On 4/3/14, 12:56 PM,
wrote:
On Thu, 03 Apr 2014 12:24:20 -0400, F*O*A*D wrote:
On 4/3/14, 12:16 PM,
wrote:
On Thu, 03 Apr 2014 03:37:38 -0400, "Mr. Luddite"
wrote:
On 4/2/2014 9:50 PM,
wrote:
On Wed, 2 Apr 2014 10:49:24 -0700 (PDT),
wrote:
On Wednesday, April 2, 2014 1:14:23 PM UTC-4, Mr. Luddite wrote:
BTW, I found and use a really cool application called
"Screencast-O-Matic". You can record any video and audio playing on
your screen and store as mp4, avi, or flv files. Quality is equal to
the original.
The free version limits the length of any recording and puts a logo on
it. For $15 per year you can get unlimited recording time and no logo.

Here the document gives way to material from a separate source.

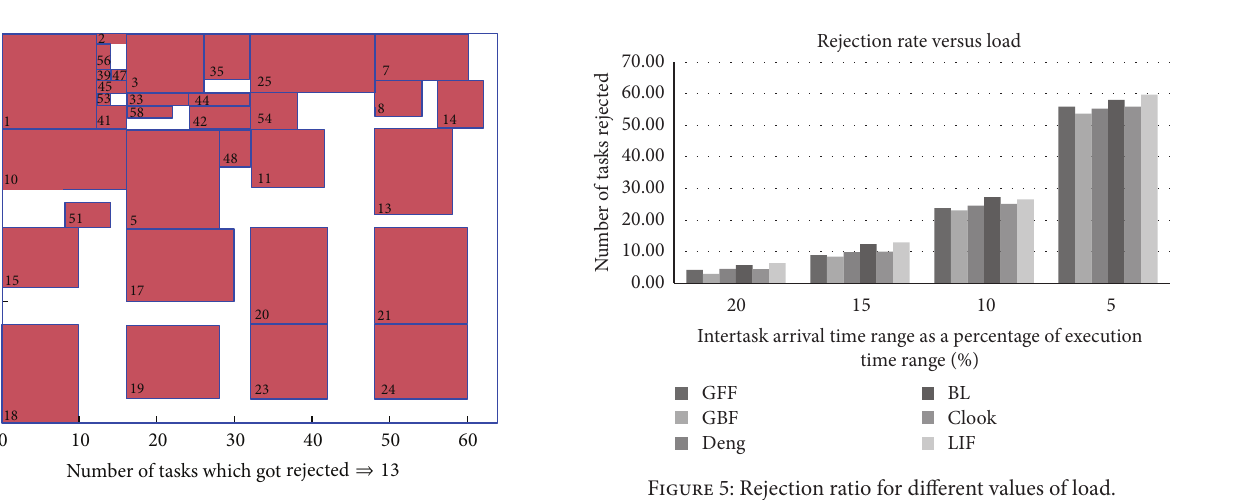
Figure 3: FPGA snapshot while placing tasks.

Works well and has some editing features as well.
Great app. I use it at work to produce training videos. Using a headset with a mic to record my voice, I capture my PC's display while talking through PP slides, web configuration pages, and operating our product. Then I output them in mp4 format to put on our internal document portal and our customer support web page.
If that is all you are doing, my grand daughter does that in Movie
Maker and exports in WMV.
Not all Mac users can view wmv files. I think that's why YouTube
converts any file format that you upload to Flash.

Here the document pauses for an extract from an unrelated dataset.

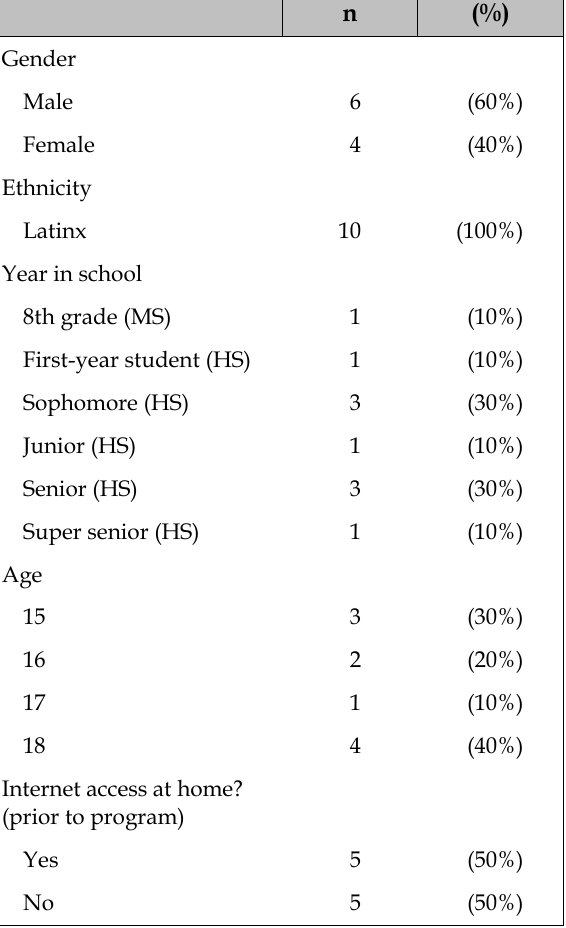
Table 1 Participant demographics,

I bet Harry's Apple plays WMVs. There is nothing it can't do.
BTW I thought Apple didn't like Flash either. Is that just the mobile
devices?
VLC plays *.WMV files just fine on a Mac. I don't what else on a Mac
will play them. I had to do a file search to see if I even had a *.WMV
file. I found two. When I clicked on one, VLC popped up and played it.
As I said earlier, VLC plays damned near anything.
Being open source, I suppose there is a version that will run on
anything. I know it is OK on /95 and Linux. Now I know it also runs on
Apple.
Apparently there's another way, too:
" Microsoft does not have a plan to upgrade windows media player 9,
however, Microsoft did offer an alternative for Mac users: Windows Media
Components for QuickTime Flip4Mac, which is developed by Telestream.
This player supports high-definition playback. With this QuickTime
component, you can play both WMV and WMA files directly using QuickTime
Player and watch streamed WMV videos. Also, is a great player for WMV
videos on Mac OS X version 10.4 or later."
I don't use QuickTime, but I presume this solution also works.